Python - How to search word with multiple occurrence and get table result in pdf

60 Views Asked by At

I have following pdf and want to search word 'Country', so will get country name and then 'Place to visit' list and convert to csv file.

This is my analysis when you visit a country, which places you must see in any season. Also get the number of hotels/motels in that places that served vegan food.

Country: USA

The following places of USA you must visit. There are number of hotels that provided vegan food.

Place to visit: California 28 hotels Vegas 9 hotels New York 35 hotels

Country: Canada

The following places of Canada you must visit. There are number of hotels that provided vegan food.
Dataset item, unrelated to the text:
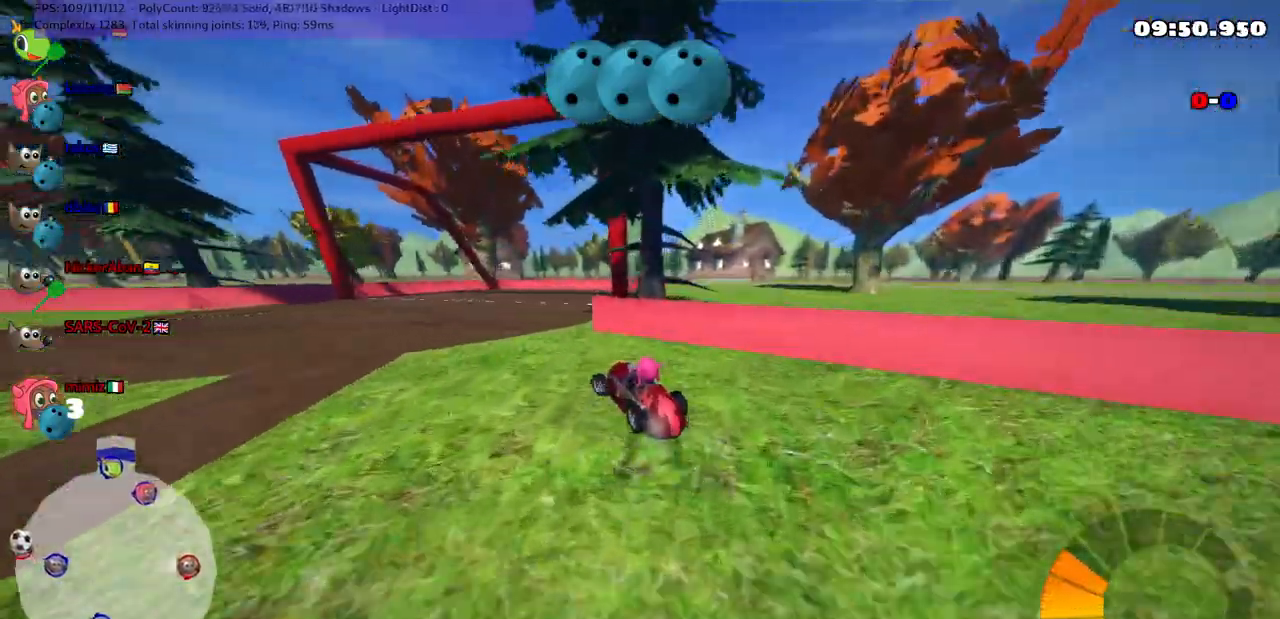
{"keys": ["left", "m"], "events": []}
Place to visit: Toronto 22 hotels Vancouver 13 hotels Ottawa 8 hotels

Desire result:

USA California 28 hotels USA Vegas 9 hotels USA New York 35 hotels Canada Toronto 22 hotels Canada Vancouver 13 hotels Canada Ottawa 8 hotels

2

There are 2 best solutions below

0
Thermostatic On

First of all you should use pdf2image to convert each PDF page to an image. After that, use something like Tesseract OCR to convert the image to a string. Once you have that string just create a list of words that you'd like to count their occurrence and use a for loop to iterate through each of these words, using the count() string method to analyze each of the strings obtained from Tesseract and extracting the number of repetitions of each place.

0
Jorj McKie On

If you have a PDF with regular text (and not a PDF with scanned / image pages), then simply do this with PyMuPDF:

import fitz  # import PyMuPDF
doc = fitz.open("mypdf.pdf")
for page in doc:  # itrate over the PDF pages
    words = page.get_text("words", sort=True)  # list word items, sorted in reading sequ
    for i, word in enumerate(words):
        if word[4] == "Country:"  # word string is label "Country:" then ...
            # next word should be the country name
            country = words[i + 1][4]
            print(f"Now dealing with country {country}")
            # whatever else you want to do with country ...

The shown get_text variant returns a list of items, one item for each string that contains no spaces. Other item components are the position of the string on the page (a wrapping rectangle). So the word items look likethis: (x0, y0, x1, y1, "wordstring", ...).

If your PDF however does contain scanned pages, you must OCR it first, and then do the above. Also possible with PyMuPDF inside the same script, because it contains an integrated interface to Tesseract-OCR.